The organization was one of two that Zacchino founded to support women in journalism while she was at the Times. The other was the Women’s Editorial Caucus, which succeeded in establishing a policy that the editorial department would post available jobs and in ridding the newspaper of sexist headlines, references to women and photos.

By the 1990s, Masthead Was Half Female

But it was the Women in Management organization that endured and had a powerful impact on the organization, said Zacchino. By the 1990s, the masthead of the Times was 50 percent female on both the business and editorial sides. That was the largest percentage of women on a masthead at a large metropolitan newspaper in the nation.

“I would like to see a day when all mastheads in the country are 50 percent women with minorities in there too,” said Zacchino. “Look around America, folks.”

Zacchino’s success story is, in fact, all-American. The daughter of an Italian immigrant father and a first-generation Polish-American mother, Zacchino was born in 1947, and grew up in San Diego, Calif.

She started her own newspaper in the sixth grade with her friend Marjorie Bradley. It was called “School Daze.” Zacchino’s mom typed it up while she and Marjorie wrote all the stories. “It is all I ever wanted to do,” said Zacchino. “I was so in love with Brenda Starr and Nellie Bly and all of the fictional and nonfictional female characters in journalism.”

After graduating from the University of California at Los Angeles, where she had been an editor at the Daily Bruin and majored in English literature, Zacchino started out at the Times as a copy messenger. She quickly advanced, moving up to desk assistant, intern and within a year, general assignment reporter.

Zacchino Was One of Two Women in Newsroom

Zacchino, as one of only two women in the newsroom, wrote all of the “first women” stories–first woman detective, first woman firefighter, first woman whatever.

She was a reporter for seven years and was nominated for a Pulitzer Prize for a series she co-wrote in the late 1970s about what happened to the leaders of the radical movements of the 1960s.

She married Robert Scheer, a Times national correspondent. After she became pregnant with her first child, she considered a move to the editing side of the desk. She soon became the weekend editor.

Zacchino went on to become the editor of the Orange County edition, which she built up into a newsroom of 200 and a major competitor to the Orange County Register. She was named deputy managing editor, while still at Orange County. She eventually was brought back to the main office and named associate editor.

But Zacchino hit a glass ceiling in her rise through the ranks. In 1996, Zacchino became a candidate for managing editor along with another woman, Carol Stogsdill, a senior editor. Both women were passed over for Michael Parks, a foreign correspondent for 25 years with no editorial or management experience. He was named editor of the newspaper eight months later.

RECORD SET:
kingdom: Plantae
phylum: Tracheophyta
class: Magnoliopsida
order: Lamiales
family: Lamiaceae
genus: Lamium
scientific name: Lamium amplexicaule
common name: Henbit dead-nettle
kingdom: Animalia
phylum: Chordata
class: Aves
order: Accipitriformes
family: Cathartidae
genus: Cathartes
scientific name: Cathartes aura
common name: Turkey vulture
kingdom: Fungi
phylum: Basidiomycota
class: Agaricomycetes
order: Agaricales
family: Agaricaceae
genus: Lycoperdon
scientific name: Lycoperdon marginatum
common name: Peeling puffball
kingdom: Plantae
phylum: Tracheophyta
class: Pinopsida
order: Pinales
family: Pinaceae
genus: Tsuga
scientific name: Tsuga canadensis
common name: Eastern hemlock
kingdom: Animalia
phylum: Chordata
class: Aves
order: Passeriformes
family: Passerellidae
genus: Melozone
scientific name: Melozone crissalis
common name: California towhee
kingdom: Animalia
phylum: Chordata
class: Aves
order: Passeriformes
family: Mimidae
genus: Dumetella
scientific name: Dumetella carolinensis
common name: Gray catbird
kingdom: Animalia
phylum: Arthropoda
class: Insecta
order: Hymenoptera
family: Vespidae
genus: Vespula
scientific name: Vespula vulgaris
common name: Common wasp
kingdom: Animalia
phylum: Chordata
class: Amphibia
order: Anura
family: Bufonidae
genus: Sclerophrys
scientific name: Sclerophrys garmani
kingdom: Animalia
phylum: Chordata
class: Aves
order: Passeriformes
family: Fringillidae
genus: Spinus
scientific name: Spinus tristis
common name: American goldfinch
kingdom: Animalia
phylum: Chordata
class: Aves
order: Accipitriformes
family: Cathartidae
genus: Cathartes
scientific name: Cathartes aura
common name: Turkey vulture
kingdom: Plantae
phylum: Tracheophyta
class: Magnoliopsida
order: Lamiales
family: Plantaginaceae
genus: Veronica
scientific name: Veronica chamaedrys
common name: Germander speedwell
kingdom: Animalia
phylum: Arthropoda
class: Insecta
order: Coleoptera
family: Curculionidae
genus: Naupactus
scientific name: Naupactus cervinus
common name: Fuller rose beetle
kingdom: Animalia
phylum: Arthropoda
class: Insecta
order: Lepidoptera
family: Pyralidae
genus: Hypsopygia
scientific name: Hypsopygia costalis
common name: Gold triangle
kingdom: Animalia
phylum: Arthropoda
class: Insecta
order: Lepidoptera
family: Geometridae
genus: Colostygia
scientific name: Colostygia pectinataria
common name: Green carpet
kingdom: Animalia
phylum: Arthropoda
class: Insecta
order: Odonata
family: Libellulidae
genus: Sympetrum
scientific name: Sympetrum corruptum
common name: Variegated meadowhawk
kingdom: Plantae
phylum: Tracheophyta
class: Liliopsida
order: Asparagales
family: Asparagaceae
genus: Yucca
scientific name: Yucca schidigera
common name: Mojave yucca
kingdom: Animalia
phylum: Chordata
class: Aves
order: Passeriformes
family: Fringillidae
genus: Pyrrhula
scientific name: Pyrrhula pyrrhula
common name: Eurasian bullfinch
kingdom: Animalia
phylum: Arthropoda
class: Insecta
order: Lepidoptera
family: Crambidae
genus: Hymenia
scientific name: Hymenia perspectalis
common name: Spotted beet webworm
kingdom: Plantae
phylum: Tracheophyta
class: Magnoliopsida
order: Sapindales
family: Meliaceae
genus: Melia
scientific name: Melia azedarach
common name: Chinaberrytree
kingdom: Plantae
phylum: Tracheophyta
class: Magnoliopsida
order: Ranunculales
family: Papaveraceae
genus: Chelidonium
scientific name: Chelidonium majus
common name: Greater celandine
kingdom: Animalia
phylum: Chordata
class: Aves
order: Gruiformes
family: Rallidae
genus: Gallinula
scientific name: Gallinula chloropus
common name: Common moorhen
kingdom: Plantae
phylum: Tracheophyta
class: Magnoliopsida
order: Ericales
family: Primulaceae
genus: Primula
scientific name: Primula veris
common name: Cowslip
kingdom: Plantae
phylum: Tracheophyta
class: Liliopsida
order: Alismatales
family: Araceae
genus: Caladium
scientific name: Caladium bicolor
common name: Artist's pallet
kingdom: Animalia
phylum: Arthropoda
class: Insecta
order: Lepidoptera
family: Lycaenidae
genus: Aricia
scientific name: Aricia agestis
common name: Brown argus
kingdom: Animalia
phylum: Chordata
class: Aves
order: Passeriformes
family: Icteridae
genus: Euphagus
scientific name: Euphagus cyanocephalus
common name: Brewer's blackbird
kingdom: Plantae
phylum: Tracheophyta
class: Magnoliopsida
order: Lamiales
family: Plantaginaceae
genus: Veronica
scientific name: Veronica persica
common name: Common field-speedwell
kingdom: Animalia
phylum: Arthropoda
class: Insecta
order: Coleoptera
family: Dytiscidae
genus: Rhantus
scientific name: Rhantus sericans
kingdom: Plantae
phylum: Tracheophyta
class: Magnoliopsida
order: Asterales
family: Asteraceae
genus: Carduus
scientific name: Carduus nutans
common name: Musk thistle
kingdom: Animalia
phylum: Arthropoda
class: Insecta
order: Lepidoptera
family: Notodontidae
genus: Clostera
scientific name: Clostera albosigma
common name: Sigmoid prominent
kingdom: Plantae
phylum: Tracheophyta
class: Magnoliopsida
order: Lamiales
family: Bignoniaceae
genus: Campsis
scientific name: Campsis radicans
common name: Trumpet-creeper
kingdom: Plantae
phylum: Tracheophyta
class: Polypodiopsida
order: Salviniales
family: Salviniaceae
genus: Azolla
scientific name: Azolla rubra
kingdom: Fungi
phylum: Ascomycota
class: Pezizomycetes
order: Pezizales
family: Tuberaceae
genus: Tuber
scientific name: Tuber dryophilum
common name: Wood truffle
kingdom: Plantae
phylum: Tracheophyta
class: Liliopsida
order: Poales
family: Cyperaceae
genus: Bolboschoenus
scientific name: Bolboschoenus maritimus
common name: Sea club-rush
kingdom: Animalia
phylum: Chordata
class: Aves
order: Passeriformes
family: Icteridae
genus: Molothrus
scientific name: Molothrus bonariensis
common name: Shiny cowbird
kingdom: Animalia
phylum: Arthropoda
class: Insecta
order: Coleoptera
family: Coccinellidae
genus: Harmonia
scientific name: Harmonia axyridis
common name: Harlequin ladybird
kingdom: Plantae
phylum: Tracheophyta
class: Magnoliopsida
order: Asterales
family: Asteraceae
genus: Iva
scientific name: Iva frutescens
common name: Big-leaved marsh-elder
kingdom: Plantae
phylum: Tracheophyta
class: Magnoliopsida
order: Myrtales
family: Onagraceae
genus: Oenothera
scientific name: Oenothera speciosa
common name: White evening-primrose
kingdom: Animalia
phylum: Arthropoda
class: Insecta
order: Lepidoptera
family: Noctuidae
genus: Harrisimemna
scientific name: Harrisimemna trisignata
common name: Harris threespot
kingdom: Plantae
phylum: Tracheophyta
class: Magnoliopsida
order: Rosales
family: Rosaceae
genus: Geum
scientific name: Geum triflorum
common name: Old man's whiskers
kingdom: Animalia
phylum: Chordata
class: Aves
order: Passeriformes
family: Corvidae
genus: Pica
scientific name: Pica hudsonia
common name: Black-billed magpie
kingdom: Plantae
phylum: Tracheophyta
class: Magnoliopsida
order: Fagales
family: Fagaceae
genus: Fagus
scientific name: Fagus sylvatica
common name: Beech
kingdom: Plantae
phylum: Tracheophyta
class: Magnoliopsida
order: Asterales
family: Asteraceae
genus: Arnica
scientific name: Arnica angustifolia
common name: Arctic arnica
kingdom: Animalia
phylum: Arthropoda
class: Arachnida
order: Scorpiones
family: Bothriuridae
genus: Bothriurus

WHAT NEEDS TO BE DONE: Return the section of the passage on Zacchino starting at "But Zacchino hit" and ending at "eight months later.", copied word for word. The entries have no connection to the passage on Zacchino.

RESULT OF THIS TASK:
But Zacchino hit a glass ceiling in her rise through the ranks. In 1996, Zacchino became a candidate for managing editor along with another woman, Carol Stogsdill, a senior editor. Both women were passed over for Michael Parks, a foreign correspondent for 25 years with no editorial or management experience. He was named editor of the newspaper eight months later.